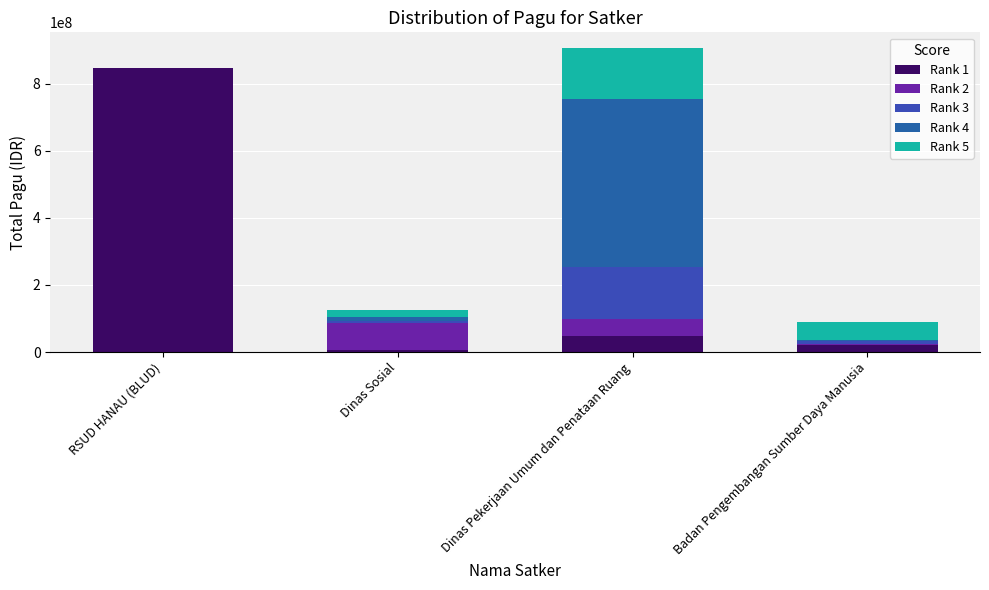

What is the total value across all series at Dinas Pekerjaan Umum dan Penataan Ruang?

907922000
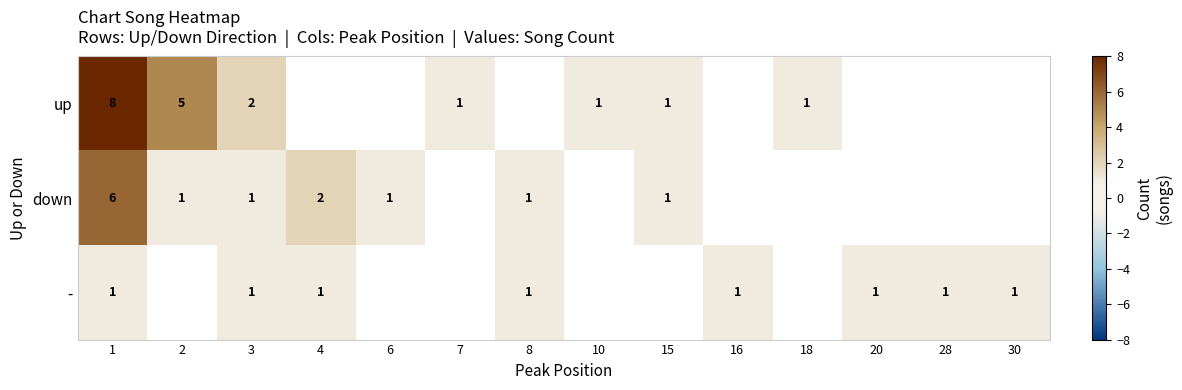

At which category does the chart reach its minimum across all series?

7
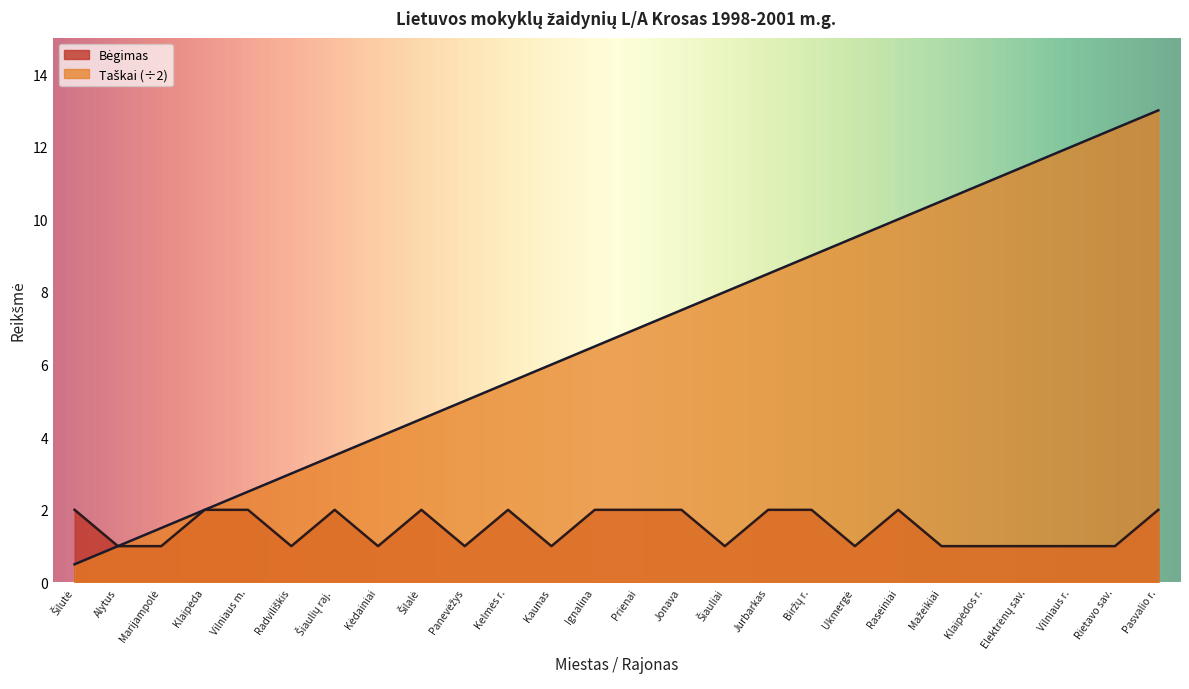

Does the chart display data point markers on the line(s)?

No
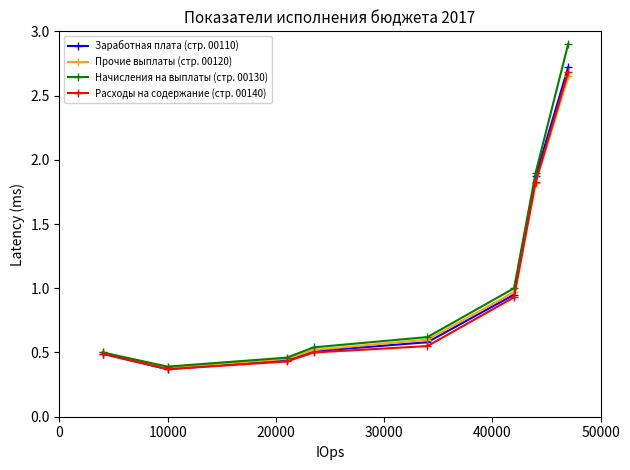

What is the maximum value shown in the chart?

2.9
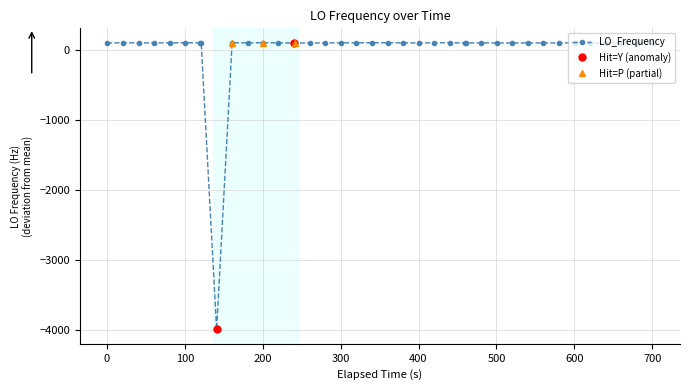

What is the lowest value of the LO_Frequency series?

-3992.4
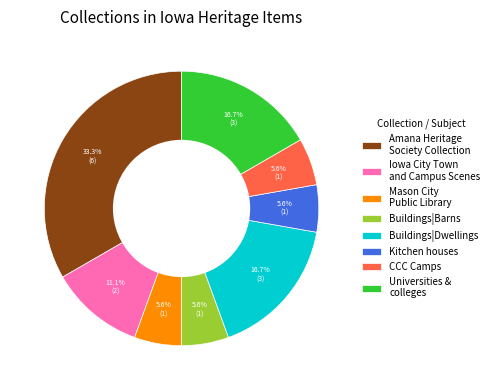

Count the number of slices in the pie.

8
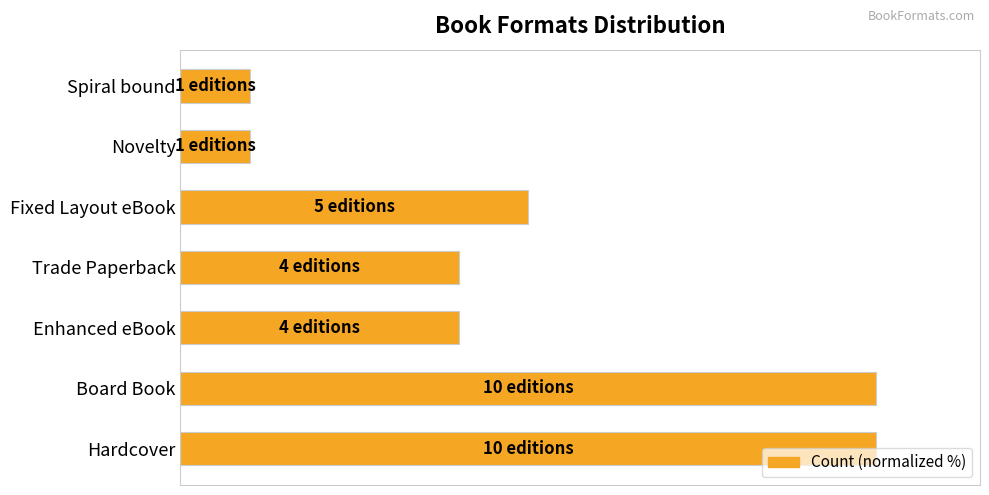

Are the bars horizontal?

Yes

--------------------

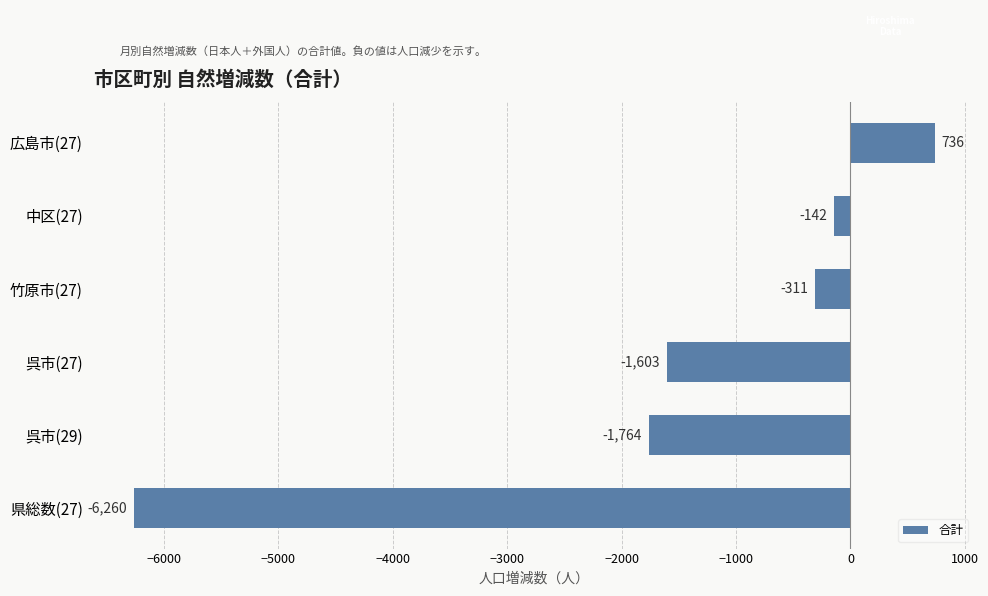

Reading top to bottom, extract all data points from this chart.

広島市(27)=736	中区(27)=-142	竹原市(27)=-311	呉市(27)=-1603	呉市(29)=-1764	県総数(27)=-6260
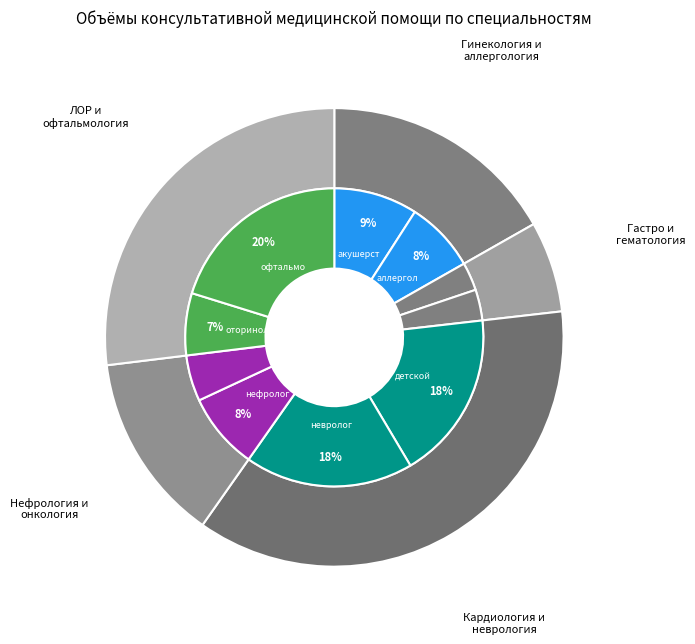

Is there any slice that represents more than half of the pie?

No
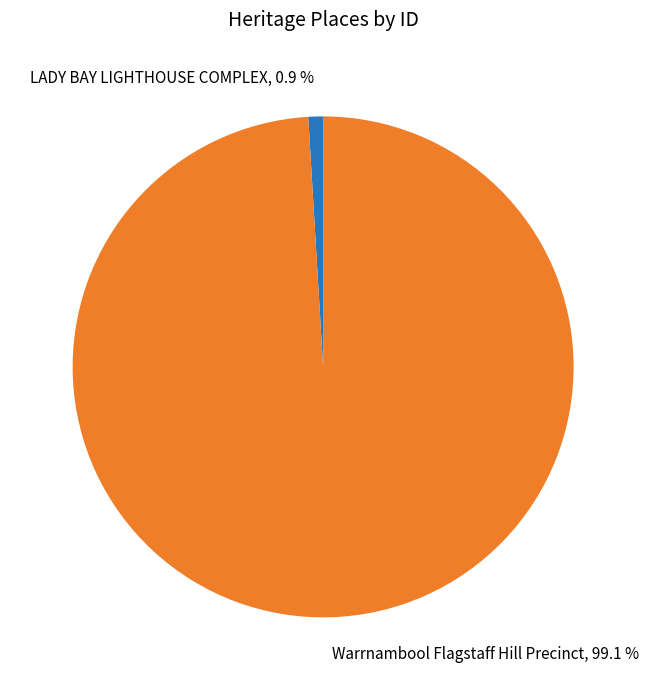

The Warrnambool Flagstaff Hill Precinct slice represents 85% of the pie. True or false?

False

--------------------

■ **What to do**:
Copy each line from the records above that contains the string "value". Matching is case-sensitive.

■ **Exercise answer**:
What is the total value across all series at Dinas Pekerjaan Umum dan Penataan Ruang?
What is the maximum value shown in the chart?
What is the lowest value of the LO_Frequency series?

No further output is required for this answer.